My fellow constituents, as you probably aren’t aware, we are just 10 days out from the end of this year of many firsts, and with nothing decent to talk about on December 21 besides How To Make Gravy, I figured I’d put together an informative post about the multi-cultural viewership I’ve attracted to the Sporting Reviews in 2020, and despite my Green and Gold tinted view on the world of sport, in the spirit of 2020, it seems I’ve been able to super spread my thoughts to all 9 corners of Planet Earth, and had viewers from countries that 95% of Americans thought were invented by George Lucas in the mid-1970s for a space opera he was writing.
For all I know, it’s just the same 5 people changing their IP addresses over and over for a laugh, so without further ado, here’s a look at the United Nations of JT’s Sporting Reviews, as of December 21:
Ah yes, the tales of woe in the Chalk Eaters are a smash hit among 2 people in Botswana… just as much as they love The No. 1 Ladies’ Detective Agency.
Obviously Australia is the clear No.1 for the views, the Americans seem to enjoy everything I crap on about, especially that strange sport called ‘Aussie Rules’, I have no idea how many of those Indian viewer numbers are bots, the Bangladeshis are enthralled by my constant mentions of Jason Gillespie’s 201 not out, the Kiwis worship Chris Waller, but it’s some of the countries with 20 or fewer viewers that are the highlights.
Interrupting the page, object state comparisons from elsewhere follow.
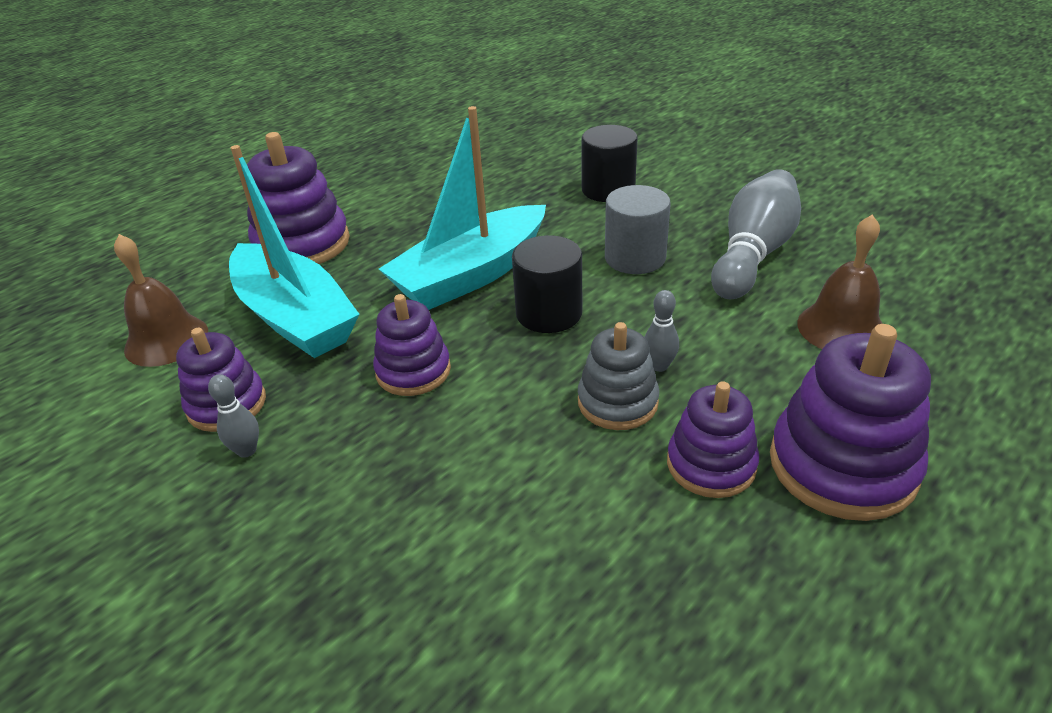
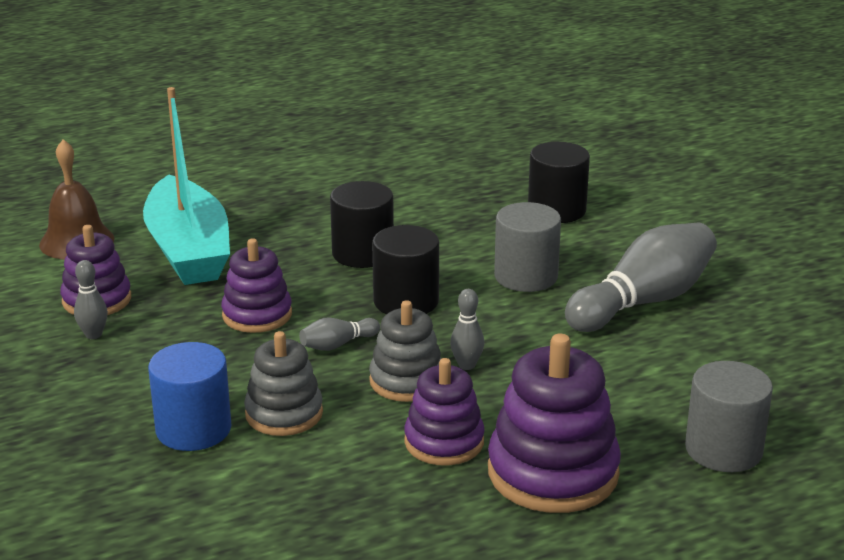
camera: 20 degrees right, 10 degrees down
purple stacking toy [247,132,350,264] -> none
turquoise boat [379,106,546,310] -> black cylinder [330,181,394,268]
brown bell [797,214,883,349] -> none
none -> blue cylinder [148,342,231,451]
none -> grey stacking toy [244,331,323,436]
none -> grey bowling pin [299,318,380,351]
none -> grey cylinder [685,361,773,472]

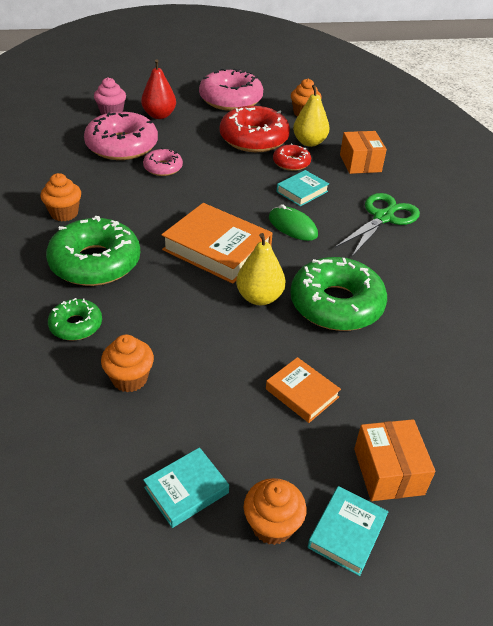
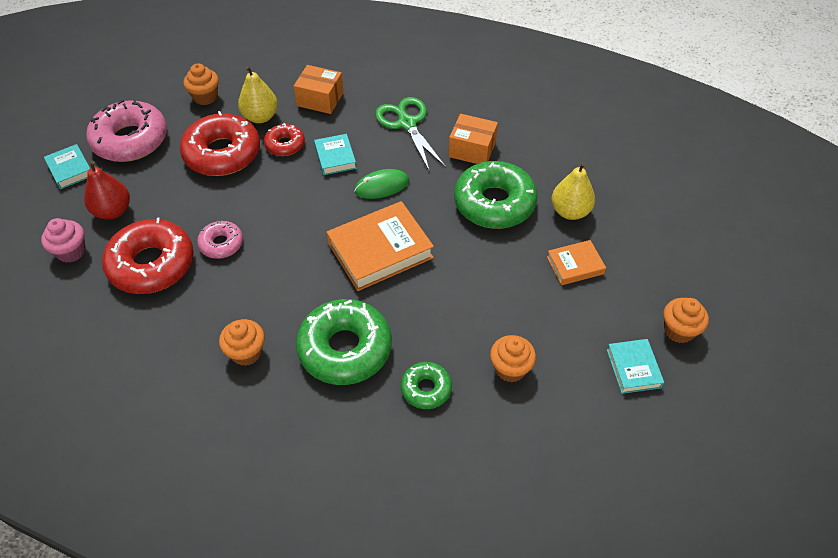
camera: 60 degrees left, 10 degrees up
pink donut [84,112,158,160] -> red donut [102,217,194,294]
yellow pear [236,233,286,305] -> yellow pear moved to [551,163,595,220]
turquoise book [308,486,388,576] -> turquoise book moved to [44,144,90,189]
orange box [354,419,436,501] -> orange box moved to [449,114,498,164]

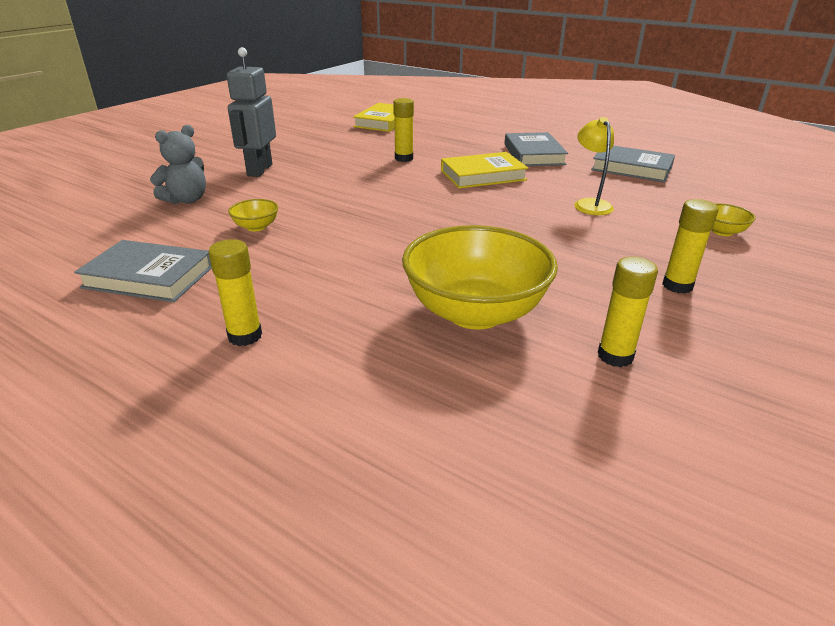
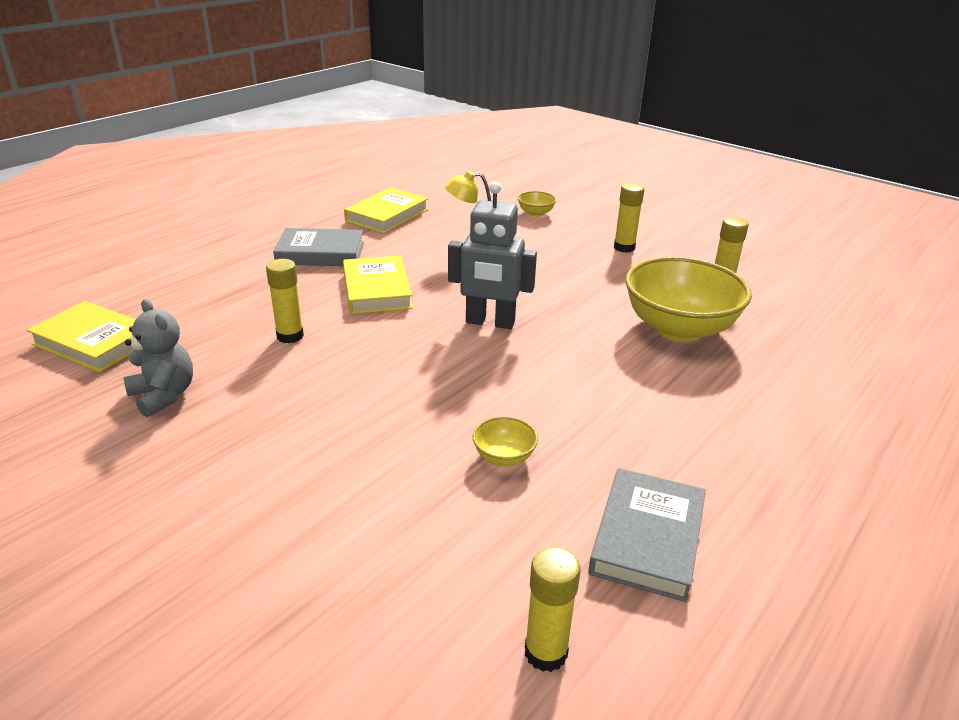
camera: 85 degrees left, 0 degrees up
grey teddy bear [150,125,206,204] -> grey teddy bear moved to [123,299,193,417]
yellow glue stick [209,239,262,346] -> yellow glue stick moved to [525,547,580,672]
grey robot [227,47,276,177] -> grey robot moved to [448,182,537,329]
grey book [591,146,675,182] -> yellow book [344,187,429,234]

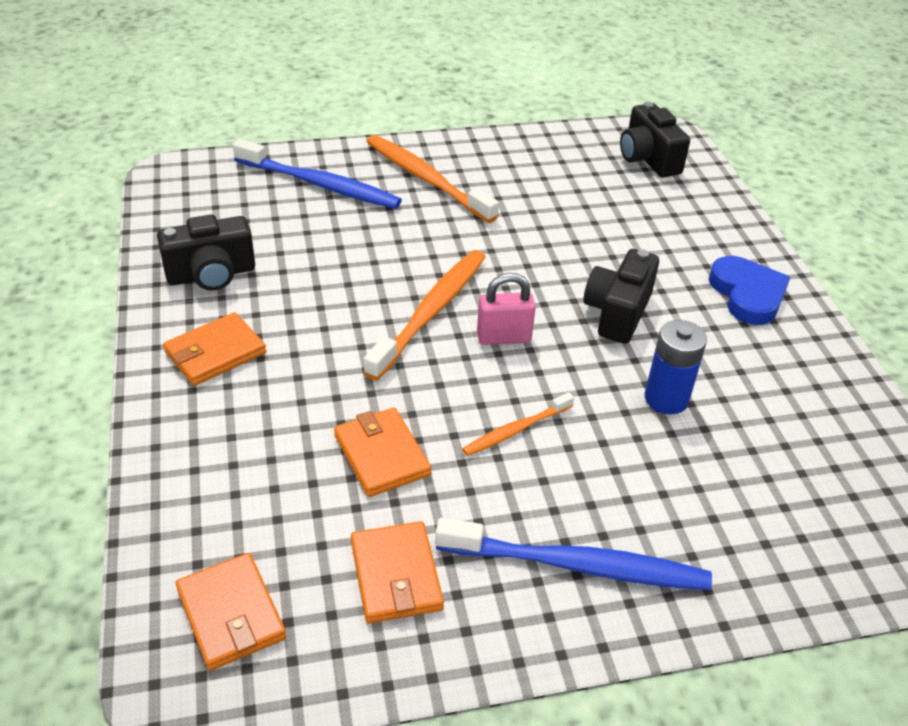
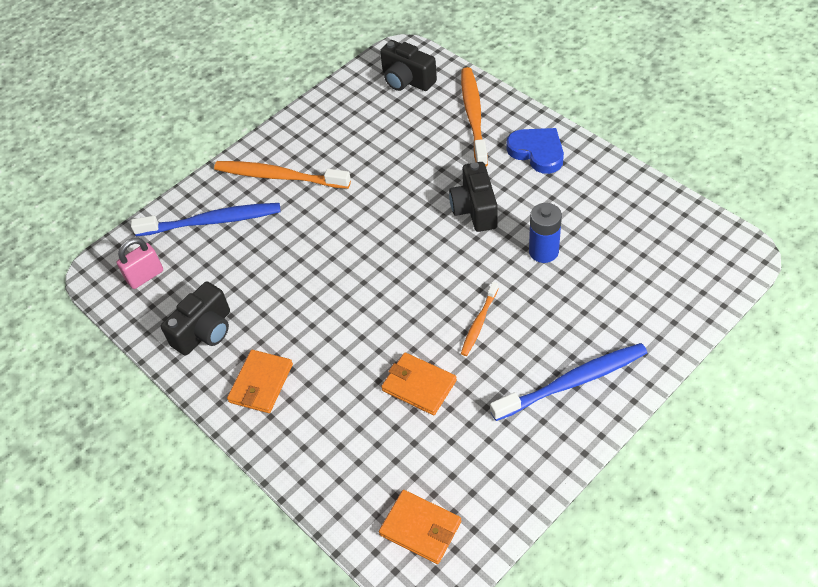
camera: 25 degrees left, 10 degrees up
orange wallet [351,521,444,623] -> none
orange toothbrush [363,250,486,380] -> orange toothbrush moved to [461,67,488,166]
pink padlock [477,273,536,345] -> pink padlock moved to [117,238,163,289]

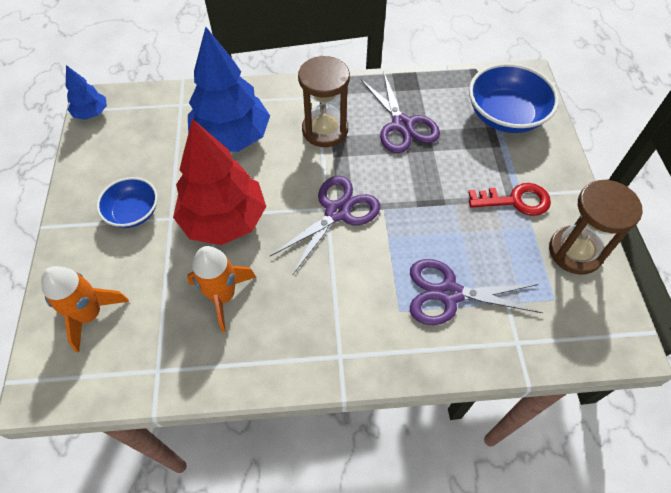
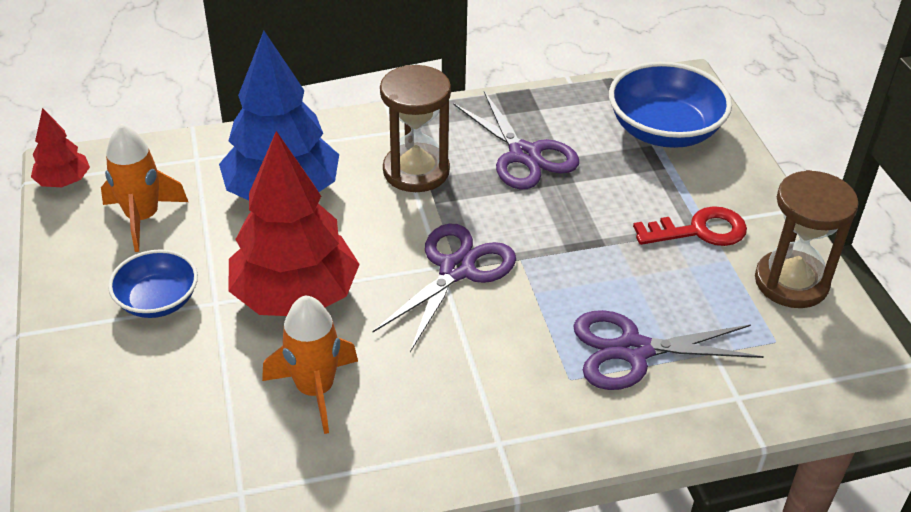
camera: 10 degrees left, 15 degrees down
orange rocket [41,266,129,352] -> orange rocket moved to [101,124,188,252]
blue tree [66,65,107,120] -> red tree [31,108,90,187]

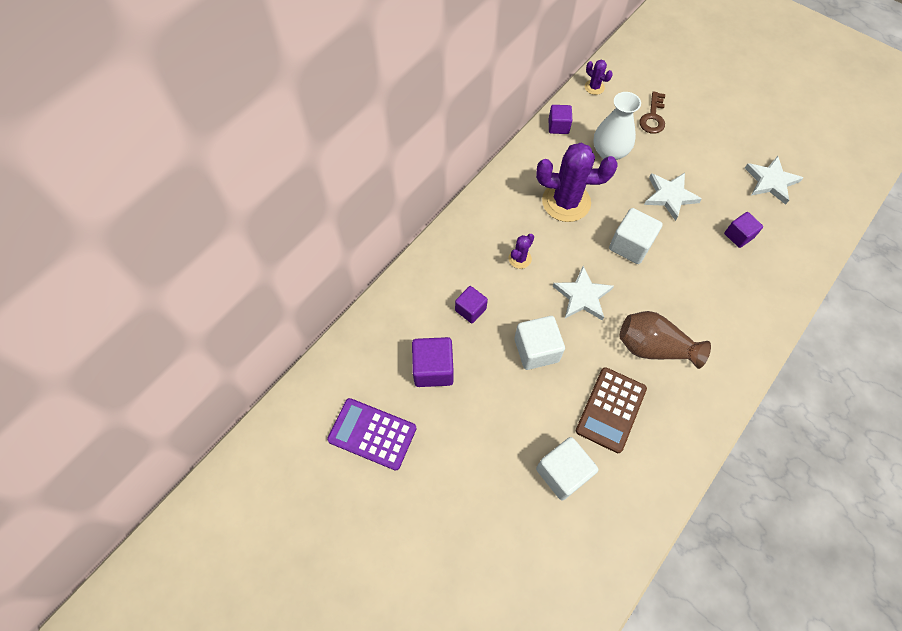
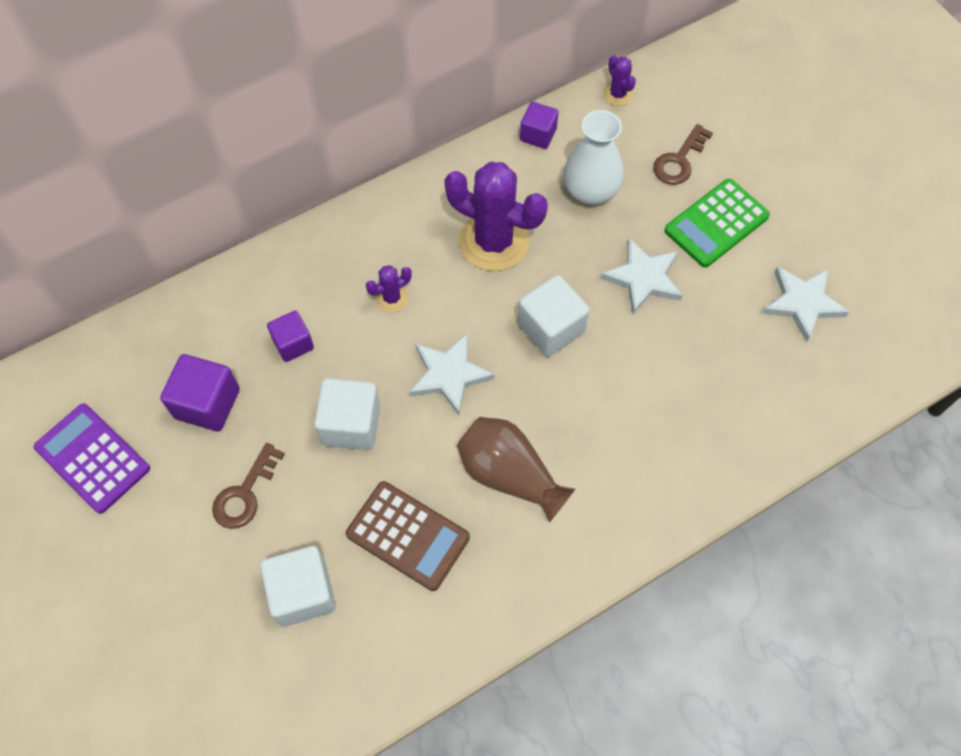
camera: 20 degrees right, 0 degrees up
brown calculator [576,367,647,453] -> brown calculator turned 105 degrees counterclockwise [346,481,470,591]
purple cube [724,212,763,248] -> none
none -> brown key [212,443,285,529]
none -> green calculator [664,179,770,268]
Austria = Europe’s Australia
Bosnia and Herzegovina = They love their Tuesday Tithbits in Sarajevo
Brazil = I have mentioned Ayrton Senna no fewer than 15 times… make that 16
Denmark = Crown Princess Mary got bored on a Monday afternoon during lockdown
Fiji = They need their fix of Maika Sivo trucking James Tedesco
Finland = Probably took exception to me describing Valtteri Bottas as the four-wheeled Alex Criville
Greece = That was probably just Melbourne viewers
Italy = Based on Lygon Street, they’re all Carlton fans
Iraq = Geez, haven’t they suffered enough?
The Ivory Coast = They love their Sporting Coincidences in Didier Drogba’s homeland
Jordan = Probably happened when I mentioned the old Jordan F1 team in a Motorsport Monday report
Lebanon = Big fans of Josh ‘The Sauce’ Mansour
Laos = “We’re Laotian.” “Laotian? What ocean?”
Macedonia = Word of Josh ‘Son Of Peter’ Daicos kicking Goal Of The Year spread fast
Malaysia = With how much they love motorcycles, I think they were looking for “Jack Miller Stoppies”
Nicaragua = There’s a lot of West Coast Eagles fans there from the mid-2000s
Malta = Contrary to popular belief, the people of Malta are not Maltesers
Monaco = Doesn’t Wayne Gardner still live there?
Mongolia = They’re trying to get William Pike to ride in the 2021 Mongolian Derby
Nepal = The Sherpas needed something to back during the Spring Carnival
New Caledonia = Doesn’t that technically count as French viewership
Romania = Wondering when Pavel Florin is going to get a run in the Big Bash
Spain = You know what they call Pikey in Valencia? El Mago.
South Africa = Mostly came in August, and most came looking for Brad Binder, the two-wheeled Jody Scheckter
Sweden = I probably mentioned Muriel’s Wedding
Mexico = Sergio Perez
Uganda = Yeah, that’s real, so what Uganda do about it?
Zambia = Zambia
I get a great thrill seeing all kinds of unique countries with a common interest in not understanding a thing I say… Thank you all!